Ella hizo todo lo que pudo para contener las lágrimas pero no lo logró. No recordaba haber llorado por su familia y amigos aunque Itachi le había dicho que lo había hecho durante dos días cuando la encontró. Aún así, esta era la primera vez que lloraba por ellos y era consciente de cada lágrima. Se sintió bien, por un momento, eran ella y su desdicha. Una sensación que no se había permitido sentir por el miedo a derrumbar todo lo que había logrado en esas semanas.
Pero por algún motivo, con su suegro a su lado y quien también era su familia, se sintió segura de descargar todo el dolor que la había ahogado hasta el punto de no saber si se mantenía respirando o no.
-No te culpo por quedarte. Hubiera hecho lo mismo en tu lugar- continuó él- mis hijos están allí afuera luchando por todos. Tu y yo tenemos que quedarnos aquí y esperar. Así se dieron las cosas y no hay nada que podamos cambiar.
-Yo…- quiso abrazarlo, llorar en su hombro y agradecerle esas palabras tan significativas. Se limitó a sonarse la nariz y controlar su llanto nuevamente- yo esperaré. Este altar me ayudará a soportar el tiempo, Fugaku Sama. No tengo palabras para agradecerle en este momento.
En ese momento, le extendió la caja que había llevado consigo todo el rato y ella lo tomó con manos temblorosas por el frío y la emoción. Era de madera oscura y sin dibujos, pero tan brillante que podía ver la luna reflejada en el.

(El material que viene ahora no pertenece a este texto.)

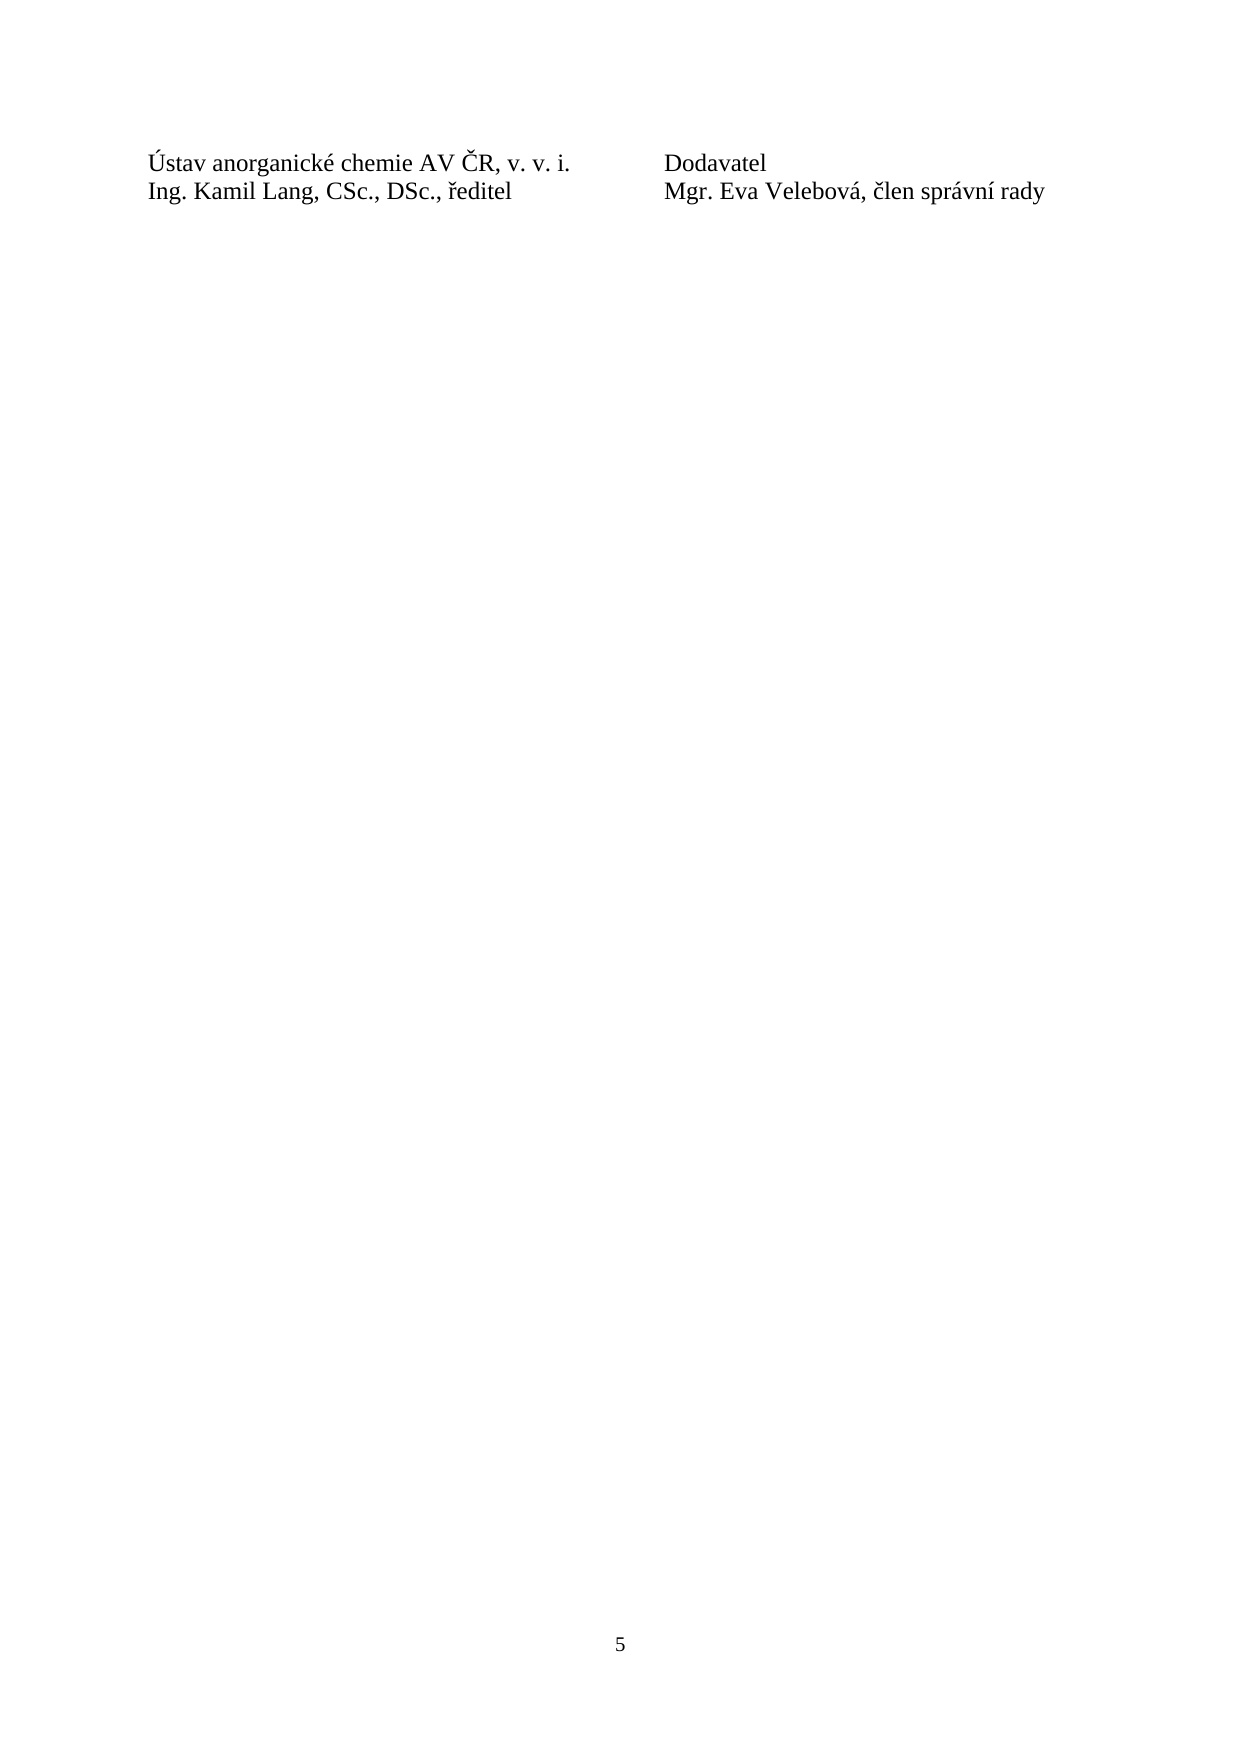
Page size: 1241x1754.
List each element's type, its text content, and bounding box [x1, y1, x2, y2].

text Ústav anorganické chemie AV ČR, v. v. i. Dodavatel [148, 148, 1093, 176]
text Ing. Kamil Lang, CSc., DSc., ředitel Mgr. Eva Velebová, člen správní rady [148, 176, 1093, 205]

-Son las tablillas con los nombres de tus familiares- anunció él- por favor, avísame si falta alguno, te lo haré tallar en cuanto pueda.

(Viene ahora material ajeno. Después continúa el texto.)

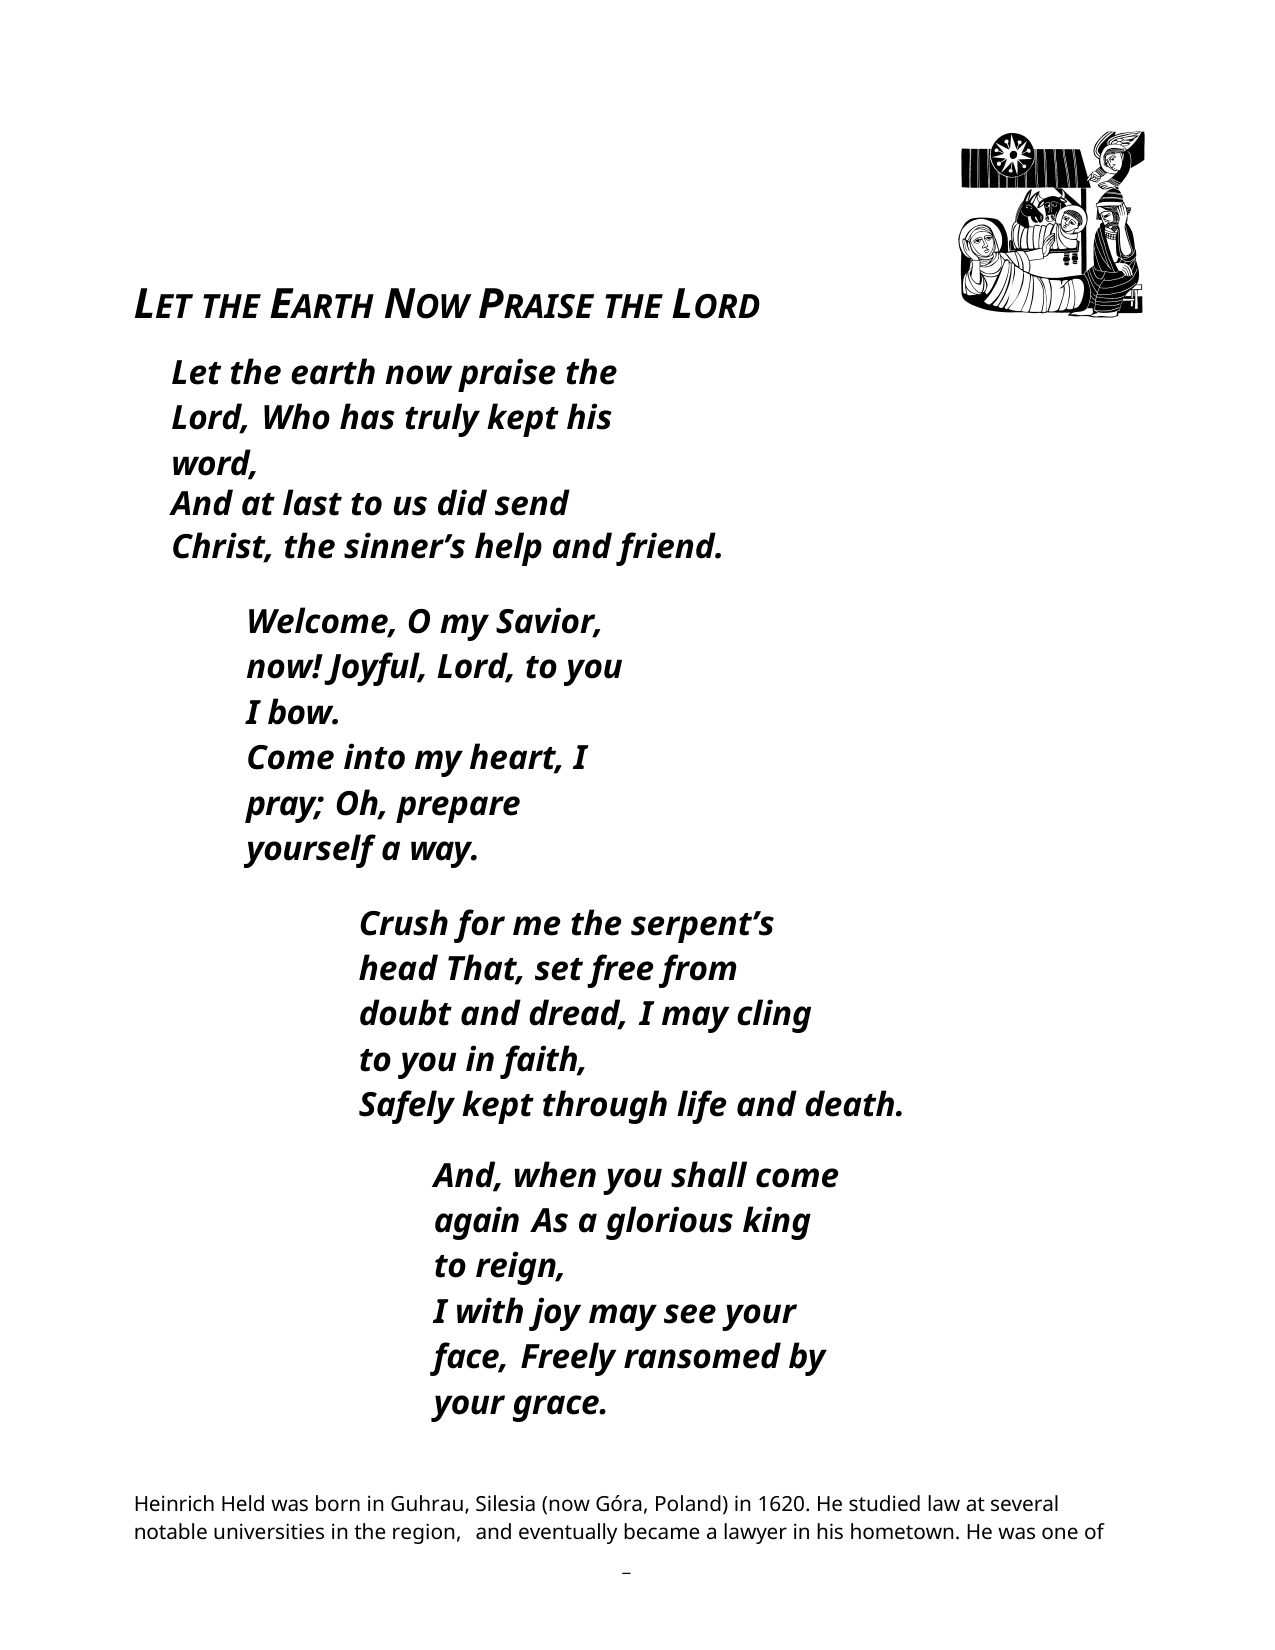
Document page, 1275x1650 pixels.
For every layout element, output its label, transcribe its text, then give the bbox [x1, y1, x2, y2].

text Crush for me the serpent’s head That, set free from doubt and dread, I may cling to you in faith, [358, 899, 829, 1081]
text Christ, the sinner’s help and friend. [171, 523, 1129, 568]
text Come into my heart, I pray; Oh, prepare yourself a way. [246, 734, 637, 870]
picture [957, 127, 1148, 319]
text And, when you shall come again As a glorious king to reign, [433, 1151, 839, 1288]
text Safely kept through life and death. [358, 1081, 1129, 1126]
text And at last to us did send [171, 485, 1129, 523]
text Welcome, O my Savior, now! Joyful, Lord, to you I bow. [246, 598, 637, 734]
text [133, 1489, 1129, 1546]
text Let the earth now praise the Lord, Who has truly kept his word, [171, 349, 666, 485]
subtitle LET THE EARTH NOW PRAISE THE LORD [133, 274, 1129, 331]
text I with joy may see your face, Freely ransomed by your grace. [433, 1288, 839, 1424]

Hikari estuvo a punto de volver a llorar pero se contuvo, sabía que no era el momento. Apretó la caja contra su pecho y sonrió suavemente. Él estaba igual de serio, pero su mirada había dejado de ser tan dura y ahora la miraba con algo que parecía ser compasión o entendimiento.
-Le estoy realmente agradecida. No tengo palabras, Fugaku Sama.
-No las necesitas.
El hombre esperó pacientemente y en silencio a que ella colocara las tablillas en su lugar y a pesar del frío, no insistió en que se apurara. Hikari tocó la campana al terminar y ofreció como ofrenda unas pequeñas flores que él le alcanzó cuando la vió buscar a su alrededor.

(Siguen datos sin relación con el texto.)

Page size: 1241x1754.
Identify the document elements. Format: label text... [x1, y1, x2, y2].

Al finalizar el ritual, ambos subieron la pequeña escalera y caminaron en el sendero del jardín.
Hikari no pensó más en Sasuke e Itachi, al menos no esa vez. Era el momento de llorar a su familia, esa que perdió en un abrir de cerrar de ojos y con el ruido incesante del motor de los aviones en sus oídos.
Esa noche lloró por su familia en compañía de Fugaku, aquel que ahora la aceptaba como una hija más y la acompañó en su dolor durante la fría noche.
Y ambos esperaron. A la noche y a aquellos que amaban.